Il est vrai que le prix du baril a fait grise mine au fil des douze derniers mois. Mais ceci n'a pas pénalisé outre-mesure les résultats de la super major américaine, qui s'était bien couverte contre ce scénario ; au bout du compte son segment exploration et production n'accuse qu'un recul modeste de sa profitabilité.

Exxon retourne 38 milliards de dollars à ses actionnaires en 2025, dont 20 milliards en rachats d'actions - rachats d'actions qui ne font cependant guère baisser le nombre de titres en circulation, puisqu'ils n'ont servi qu'à absorber la dilution causée par l'acquisition de Pioneer l'an dernier - et 18 milliards en dividendes.

C'est peu ou prou la même chose qu'en 2024, et dans un cas comme dans l'autre davantage que le profit réalisé par le groupe - qu'on se réfère tant au résultat comptable qu'au cash-flow libre. D'où deux gros trous successifs dans la trésorerie, le premier de 8 milliards de dollars en 2024, le second de 12 milliards en 2025.

Faut-il s'inquiéter de cette dynamique alors que le titre atteint un plus-haut historique, et que la capitalisation boursière approche du seuil symbolique de 600 milliards de dollars ? La question est posée, car Exxon est présentement valorisée sur des multiples de ses profits et de ses capitaux propres au sommet, et sur un rendement sur dividende au plus bas.

En fin d'année 2024, nous soulignions dans Exxon Mobil Corporation : Perspectives babyloniennes que la major s'était engagée à distribuer 165 milliards de dollars à ses actionnaires entre 2025 et 2030 en plus de ses dividendes réguliers.
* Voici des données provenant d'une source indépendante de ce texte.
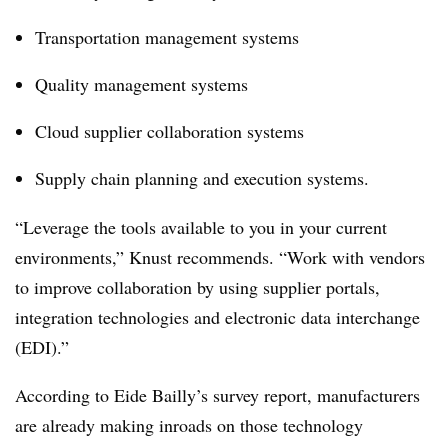
Transportation management systems
Quality management systems
Cloud supplier collaboration systems
Supply chain planning and execution systems.
“Leverage the tools available to you in your current
environments,” Knust recommends. “Work with vendors
to improve collaboration by using supplier portals,
integration technologies and electronic data interchange
(EDI).”
According to Eide Bailly’s survey report, manufacturers
are already making inroads on those technology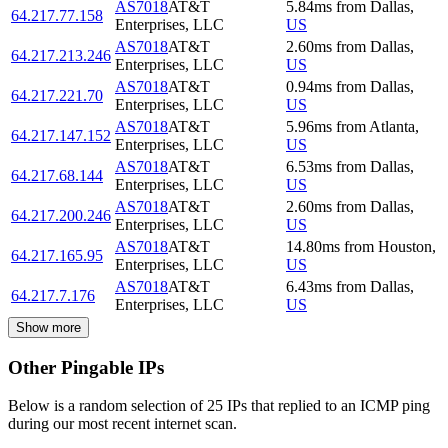
AS7018
AT&T
5.84
ms
from
Dallas
,
64.217.77.158
Enterprises, LLC
US
AS7018
AT&T
2.60
ms
from
Dallas
,
64.217.213.246
Enterprises, LLC
US
AS7018
AT&T
0.94
ms
from
Dallas
,
64.217.221.70
Enterprises, LLC
US
AS7018
AT&T
5.96
ms
from
Atlanta
,
64.217.147.152
Enterprises, LLC
US
AS7018
AT&T
6.53
ms
from
Dallas
,
64.217.68.144
Enterprises, LLC
US
AS7018
AT&T
2.60
ms
from
Dallas
,
64.217.200.246
Enterprises, LLC
US
AS7018
AT&T
14.80
ms
from
Houston
,
64.217.165.95
Enterprises, LLC
US
AS7018
AT&T
6.43
ms
from
Dallas
,
64.217.7.176
Enterprises, LLC
US
Show more
Other Pingable IPs
Below is a random selection of 25 IPs that replied to an ICMP ping
during our most recent internet scan.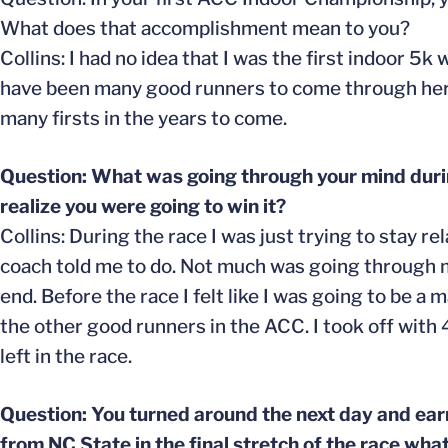
What does that accomplishment mean to you?
Collins: I had no idea that I was the first indoor 5
have been many good runners to come through here s
many firsts in the years to come.
Question: What was going through your mind duri
realize you were going to win it?
Collins: During the race I was just trying to stay r
coach told me to do. Not much was going through my
end. Before the race I felt like I was going to be a 
the other good runners in the ACC. I took off with
left in the race.
Question: You turned around the next day and ear
from NC State in the final stretch of the race wha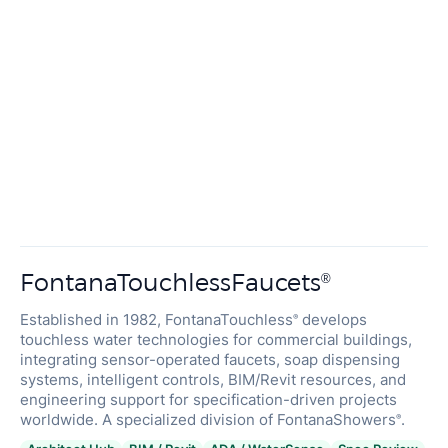
FontanaTouchlessFaucets
®
Established in 1982, FontanaTouchless
develops
®
touchless water technologies for commercial buildings,
integrating sensor-operated faucets, soap dispensing
systems, intelligent controls, BIM/Revit resources, and
engineering support for specification-driven projects
worldwide. A specialized division of FontanaShowers
.
®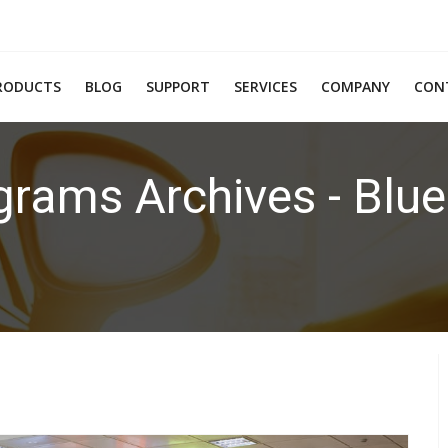
RODUCTS
BLOG
SUPPORT
SERVICES
COMPANY
CON
grams Archives - Blue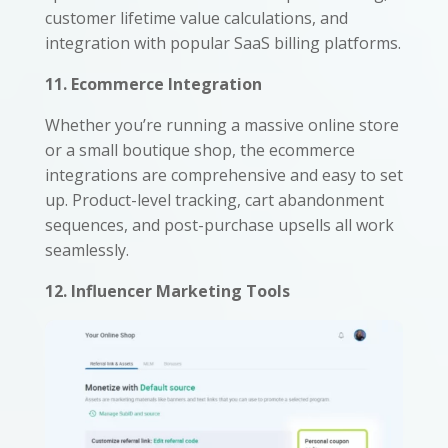
customer lifetime value calculations, and
integration with popular SaaS billing platforms.
11. Ecommerce Integration
Whether you’re running a massive online store
or a small boutique shop, the ecommerce
integrations are comprehensive and easy to set
up. Product-level tracking, cart abandonment
sequences, and post-purchase upsells all work
seamlessly.
12. Influencer Marketing Tools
Ces engagements - sur lesquels il est désormais difficile de revenir - sont potentiellement périlleux dans un secteur qui demeure exposé à de puissants aléas conjoncturels.

Il y a quelques années, c'est précisément un scénario de ce type qui avait précipité la chute de Boeing dans la spirale infernale qui l'a ensuite amené au bord du dépôt de bilan.